WASHINGTON -- In the budget he delivered Monday, President Bush relies on one source of new money more than any other to pay for his proposals: the trillions of dollars in Social Security funds being set aside for the start of the baby boomers' retirement.
Although Bush and his aides had warned that the war on terrorism and the need for homeland defense would require dipping into the Social Security surplus and running deficits for a few years, the dimensions of what the White House had in mind were not apparent until the unveiling of the $2.13 trillion spending plan for fiscal 2003. The measure took the breath away from some Democrats and independent analysts.
"The president is requiring the use of Social Security to pay for the normal operations of government," said Robert D. Reischauer, president of the nonpartisan Urban Institute and a Washington budget veteran. "That's the most significant, and largely unrecognized, change he's making."
Citigroup vice chairman and former Clinton administration Treasury secretary Robert Rubin said: "This country is ill-served by abandoning fiscal discipline, and this (budget) abandons fiscal discipline. It's the opposite of what was accomplished in the 1990s."
To be sure, that opinion was not universally shared, and no one claimed there was any danger to current retirees' benefits. Former Sen. Daniel P. Moynihan, D-N.Y., who co-chaired a recent commission on Social Security for Bush, said, "My own view is that this is a war budget. This is a national emergency and the president is responding."
Still, many analysts expressed surprise, both at the extent of deficits in the new Bush budget and its extensive use of Social Security money to cover them. What most surprised them:
-Far from running only a few years of deficits, the new budget assumes that the government's so-called "on-budget" spending, which covers everything from maintaining a military to subsidizing Amtrak, will run $150 billion or more in the red each year for the next decade, according to documents and White House officials.
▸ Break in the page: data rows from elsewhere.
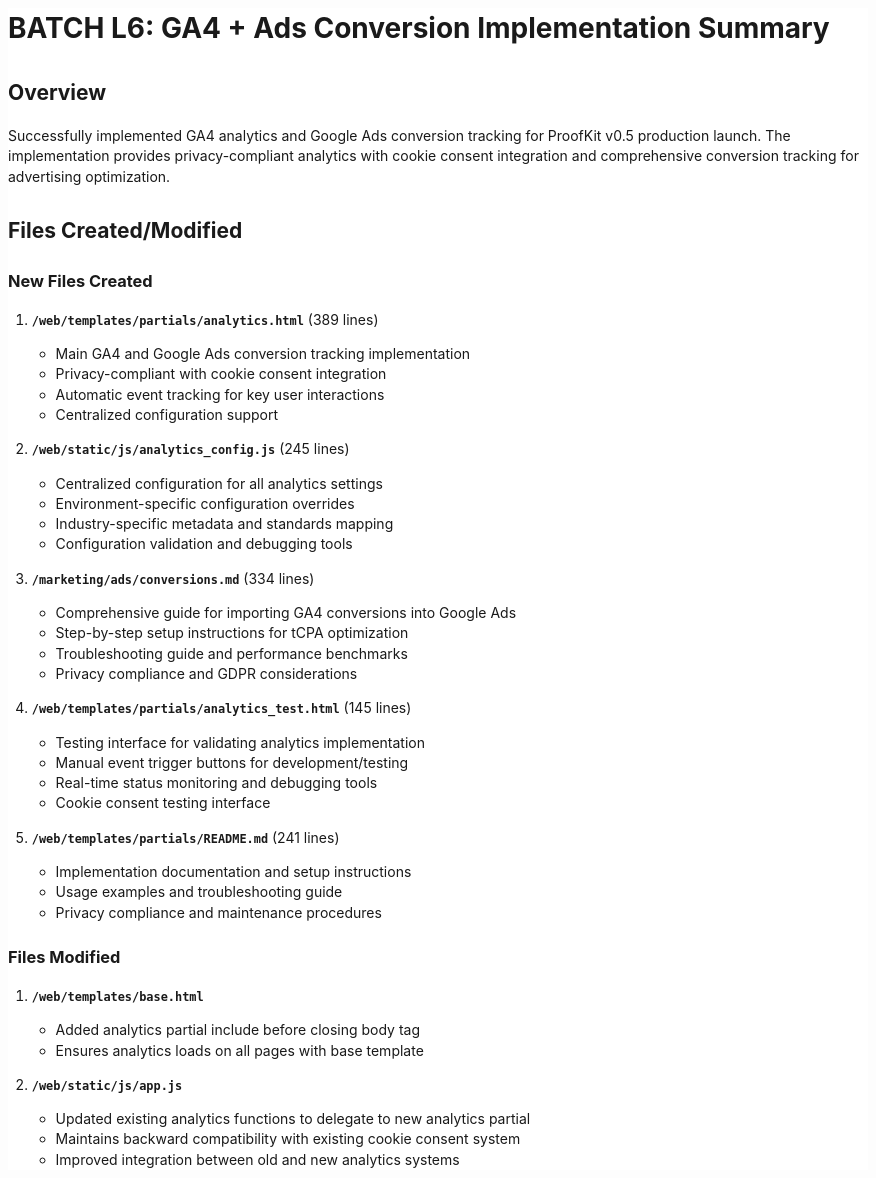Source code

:# BATCH L6: GA4 + Ads Conversion Implementation Summary

## Overview

Successfully implemented GA4 analytics and Google Ads conversion tracking for ProofKit v0.5 production launch. The implementation provides privacy-compliant analytics with cookie consent integration and comprehensive conversion tracking for advertising optimization.

## Files Created/Modified

### New Files Created

1. **`/web/templates/partials/analytics.html`** (389 lines)
   - Main GA4 and Google Ads conversion tracking implementation
   - Privacy-compliant with cookie consent integration
   - Automatic event tracking for key user interactions
   - Centralized configuration support

2. **`/web/static/js/analytics_config.js`** (245 lines)
   - Centralized configuration for all analytics settings
   - Environment-specific configuration overrides
   - Industry-specific metadata and standards mapping
   - Configuration validation and debugging tools

3. **`/marketing/ads/conversions.md`** (334 lines)
   - Comprehensive guide for importing GA4 conversions into Google Ads
   - Step-by-step setup instructions for tCPA optimization
   - Troubleshooting guide and performance benchmarks
   - Privacy compliance and GDPR considerations

4. **`/web/templates/partials/analytics_test.html`** (145 lines)
   - Testing interface for validating analytics implementation
   - Manual event trigger buttons for development/testing
   - Real-time status monitoring and debugging tools
   - Cookie consent testing interface

5. **`/web/templates/partials/README.md`** (241 lines)
   - Implementation documentation and setup instructions
   - Usage examples and troubleshooting guide
   - Privacy compliance and maintenance procedures

### Files Modified

1. **`/web/templates/base.html`**
   - Added analytics partial include before closing body tag
   - Ensures analytics loads on all pages with base template

2. **`/web/static/js/app.js`**
   - Updated existing analytics functions to delegate to new analytics partial
   - Maintains backward compatibility with existing cookie consent system
   - Improved integration between old and new analytics systems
-Instead of covering the bulk of the costs with expanding income-tax revenues that can be expected with the resumption of economic growth, the plan relies heavily on Social Security money to nudge the overall budget -- which includes on- and off-budget spending, such as payments to retirees -- into the black by 2005.
-Although Bush argues that the chief reason the nation must run in the red is to pursue the war on terror, his budget calls for new tax cuts -- over and above the 10-year, $1.3 trillion package approved last year -- equal to or greater than the new defense spending he seeks. The plan includes $590 billion in added tax cuts over 10 years, but only $550 billion in new defense spending.
"Everybody concedes that deficit spending, if it is in response to an emergency like Sept. 11, is not a bad thing," said Robert Bixby, executive director of the anti-deficit Concord Coalition. "But what's astounding is that this goes way beyond what was (once) a strong political consensus to save the Social Security surpluses."
In fact, before the September attacks, the president was at the center of that consensus. In an address to a joint session of Congress a year ago, he declared that "to make sure the retirement savings of America's seniors are not diverted in any other program, my budget protects all ... of the Social Security surplus for Social Security, and for Social Security alone." His pledge was considered critical to winning congressional passage of his $1.3 trillion tax cut.
But Bush and his aides appear to have decided that they cannot pursue their new military and homeland defense goals, protect the president's already approved tax cuts and maintain the Social Security surplus.
In part, that's because there is no immediate danger to retirees' checks. The system expects to collect more than $700 billion in revenues this fiscal year and pay out only about $470 billion in benefits. But analysts warn that failure to keep running surpluses and paying off federal debt will leave the country in a painful bind as baby boomers retire in growing numbers, and it will burden the smaller generation of workers that follows with rising Social Security tax costs.